== Source ==
Show HN: Tetrd – Android Tethering and Reverse Tethering App (No Root) - ramencoder
https://play.google.com/store/apps/details?id=com.robskie.tether
======
ramencoder
Hi guys! I made this android app that allows you to tether or reverse tether
your device via USB. It doesn't require root and also doesn't require you to
enable USB debugging (except on Windows, I'll try to fix that on a future
release). It uses USB accessory mode[1] which can make it faster than apps
that uses ADB.

Maximum speed varies per device. I used iperf[2] on my computer and magic
iperf[3] on my device to check it. I use the following commands:

tcp packet receiver: iperf -s -i1 -N

tcp packet sender: iperf -c [receiver's ip address] -i1 -N -P2

The default IP address of the host PC is 10.0.3.2. The device IP address is
autogenerated but you can set it manually from the app's settings.

Here are the results for my Honor Play connected to a Mac:

tethering speed(pc download speed): 282 Mbits/sec

reverse tethering speed(device download speed): 177 Mbits/sec

[1]:
[https://source.android.com/devices/accessories/protocol](https://source.android.com/devices/accessories/protocol)

[2]:
[https://iperf.fr/download/windows/iperf-2.0.5b-win32.zip](https://iperf.fr/download/windows/iperf-2.0.5b-win32.zip)

[3]:
[https://play.google.com/store/apps/details?id=com.nextdoorde...](https://play.google.com/store/apps/details?id=com.nextdoordeveloper.miperf.miperf)

== Requirements ==
Condense the paragraph of the Tetrd post that starts "Hi guys! I made this android app" into a short bulleted list that keeps its main facts. The rows play no part in this work.

== Given information ==
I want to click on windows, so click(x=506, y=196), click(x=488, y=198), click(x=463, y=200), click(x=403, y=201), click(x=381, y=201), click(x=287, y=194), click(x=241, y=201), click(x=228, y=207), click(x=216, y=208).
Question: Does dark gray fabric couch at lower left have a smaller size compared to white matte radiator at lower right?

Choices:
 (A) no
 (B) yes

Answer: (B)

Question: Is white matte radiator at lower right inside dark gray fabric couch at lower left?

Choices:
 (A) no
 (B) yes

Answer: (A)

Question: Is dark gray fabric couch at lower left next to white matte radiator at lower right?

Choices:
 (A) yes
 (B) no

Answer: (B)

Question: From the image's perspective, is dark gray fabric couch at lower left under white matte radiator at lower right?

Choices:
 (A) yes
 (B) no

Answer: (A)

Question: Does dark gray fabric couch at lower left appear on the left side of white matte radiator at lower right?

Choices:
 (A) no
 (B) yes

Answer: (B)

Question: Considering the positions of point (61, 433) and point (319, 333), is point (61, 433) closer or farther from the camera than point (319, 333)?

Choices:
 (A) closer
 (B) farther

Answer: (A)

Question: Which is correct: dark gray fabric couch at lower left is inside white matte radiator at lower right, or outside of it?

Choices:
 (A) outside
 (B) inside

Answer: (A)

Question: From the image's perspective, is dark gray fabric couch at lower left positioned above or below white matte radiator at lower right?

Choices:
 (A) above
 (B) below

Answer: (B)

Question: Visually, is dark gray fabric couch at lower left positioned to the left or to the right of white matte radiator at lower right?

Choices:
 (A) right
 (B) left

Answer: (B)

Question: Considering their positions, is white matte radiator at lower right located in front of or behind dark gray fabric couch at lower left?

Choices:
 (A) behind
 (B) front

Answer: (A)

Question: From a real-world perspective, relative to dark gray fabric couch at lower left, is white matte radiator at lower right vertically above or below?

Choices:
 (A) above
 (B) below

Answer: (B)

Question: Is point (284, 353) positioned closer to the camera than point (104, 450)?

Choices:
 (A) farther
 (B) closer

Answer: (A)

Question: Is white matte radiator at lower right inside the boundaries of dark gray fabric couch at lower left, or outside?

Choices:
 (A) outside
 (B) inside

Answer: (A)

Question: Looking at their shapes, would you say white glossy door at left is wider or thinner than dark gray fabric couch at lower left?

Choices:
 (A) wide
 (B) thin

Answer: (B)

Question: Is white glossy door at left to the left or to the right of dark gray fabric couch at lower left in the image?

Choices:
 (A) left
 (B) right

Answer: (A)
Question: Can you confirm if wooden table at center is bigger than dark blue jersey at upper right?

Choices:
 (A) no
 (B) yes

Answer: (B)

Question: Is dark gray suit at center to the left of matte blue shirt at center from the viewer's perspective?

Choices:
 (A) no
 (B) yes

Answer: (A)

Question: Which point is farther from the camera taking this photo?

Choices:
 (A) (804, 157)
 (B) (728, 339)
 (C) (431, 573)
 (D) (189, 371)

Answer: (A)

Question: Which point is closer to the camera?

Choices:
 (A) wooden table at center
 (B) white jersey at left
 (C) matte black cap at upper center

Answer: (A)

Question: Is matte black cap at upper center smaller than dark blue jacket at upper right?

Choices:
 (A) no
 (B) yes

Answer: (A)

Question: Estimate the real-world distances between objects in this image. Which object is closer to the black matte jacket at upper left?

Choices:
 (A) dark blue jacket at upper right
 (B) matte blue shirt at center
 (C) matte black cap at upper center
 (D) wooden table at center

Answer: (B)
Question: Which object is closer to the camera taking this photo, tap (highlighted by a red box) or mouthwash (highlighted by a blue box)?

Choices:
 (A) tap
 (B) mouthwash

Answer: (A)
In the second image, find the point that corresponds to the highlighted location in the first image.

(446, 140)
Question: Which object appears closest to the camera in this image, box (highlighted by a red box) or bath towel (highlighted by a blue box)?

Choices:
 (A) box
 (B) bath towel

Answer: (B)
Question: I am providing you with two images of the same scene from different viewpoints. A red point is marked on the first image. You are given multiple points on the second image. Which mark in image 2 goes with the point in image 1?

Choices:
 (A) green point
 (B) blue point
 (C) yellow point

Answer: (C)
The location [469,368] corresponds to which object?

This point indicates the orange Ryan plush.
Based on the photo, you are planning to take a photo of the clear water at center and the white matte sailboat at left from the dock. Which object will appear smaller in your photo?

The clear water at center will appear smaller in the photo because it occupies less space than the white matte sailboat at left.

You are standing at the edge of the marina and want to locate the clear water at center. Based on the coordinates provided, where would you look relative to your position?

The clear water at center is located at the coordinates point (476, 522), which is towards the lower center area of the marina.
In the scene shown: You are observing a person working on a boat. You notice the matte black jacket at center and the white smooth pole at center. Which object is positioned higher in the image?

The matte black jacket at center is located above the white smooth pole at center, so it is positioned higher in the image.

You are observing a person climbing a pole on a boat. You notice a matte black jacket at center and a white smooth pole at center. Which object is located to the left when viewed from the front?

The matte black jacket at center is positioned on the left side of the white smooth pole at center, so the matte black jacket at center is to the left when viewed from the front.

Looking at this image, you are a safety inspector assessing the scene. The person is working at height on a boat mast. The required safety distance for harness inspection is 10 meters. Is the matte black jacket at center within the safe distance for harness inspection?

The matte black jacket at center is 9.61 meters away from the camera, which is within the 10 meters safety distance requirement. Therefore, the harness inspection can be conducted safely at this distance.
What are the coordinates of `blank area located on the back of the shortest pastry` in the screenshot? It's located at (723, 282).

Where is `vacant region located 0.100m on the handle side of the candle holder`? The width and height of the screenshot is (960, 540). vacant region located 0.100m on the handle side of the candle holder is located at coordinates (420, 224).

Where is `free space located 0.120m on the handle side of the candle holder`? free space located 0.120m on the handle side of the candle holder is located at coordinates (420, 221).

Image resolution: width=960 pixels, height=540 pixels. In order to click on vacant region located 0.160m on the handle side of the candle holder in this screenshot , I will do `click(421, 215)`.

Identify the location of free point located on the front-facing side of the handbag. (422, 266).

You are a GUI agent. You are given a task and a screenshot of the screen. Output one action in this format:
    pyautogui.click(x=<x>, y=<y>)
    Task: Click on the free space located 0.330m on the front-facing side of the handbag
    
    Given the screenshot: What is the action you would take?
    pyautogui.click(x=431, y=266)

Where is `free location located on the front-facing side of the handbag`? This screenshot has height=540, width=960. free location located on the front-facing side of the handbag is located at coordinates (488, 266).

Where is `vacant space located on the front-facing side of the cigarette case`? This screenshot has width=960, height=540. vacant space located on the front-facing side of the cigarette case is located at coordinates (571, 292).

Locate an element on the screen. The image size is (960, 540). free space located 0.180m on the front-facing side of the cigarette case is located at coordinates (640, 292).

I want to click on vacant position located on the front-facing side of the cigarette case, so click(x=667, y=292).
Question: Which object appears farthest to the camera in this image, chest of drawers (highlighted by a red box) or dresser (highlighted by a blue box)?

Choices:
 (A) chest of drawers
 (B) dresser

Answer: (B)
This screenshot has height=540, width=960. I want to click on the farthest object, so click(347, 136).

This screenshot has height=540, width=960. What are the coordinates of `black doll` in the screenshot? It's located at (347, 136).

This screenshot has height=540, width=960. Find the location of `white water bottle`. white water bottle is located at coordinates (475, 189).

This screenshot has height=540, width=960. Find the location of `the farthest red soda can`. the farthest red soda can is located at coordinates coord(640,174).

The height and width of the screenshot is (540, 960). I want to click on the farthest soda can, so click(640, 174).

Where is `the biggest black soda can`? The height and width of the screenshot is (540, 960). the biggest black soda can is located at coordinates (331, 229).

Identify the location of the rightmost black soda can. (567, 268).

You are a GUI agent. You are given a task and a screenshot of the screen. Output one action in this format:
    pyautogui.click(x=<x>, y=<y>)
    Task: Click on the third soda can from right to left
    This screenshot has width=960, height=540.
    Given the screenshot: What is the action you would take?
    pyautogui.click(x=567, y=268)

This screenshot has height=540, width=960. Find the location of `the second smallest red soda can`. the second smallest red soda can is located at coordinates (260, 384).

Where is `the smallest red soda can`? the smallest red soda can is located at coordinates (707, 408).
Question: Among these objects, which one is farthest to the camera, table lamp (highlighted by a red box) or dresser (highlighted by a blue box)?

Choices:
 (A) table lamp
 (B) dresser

== Exercise answer ==
- An Android app that tethers or reverse tethers a device over USB
- Does not require root
- Does not require USB debugging, except on Windows
- Uses USB accessory mode, which can make it faster than apps that use ADB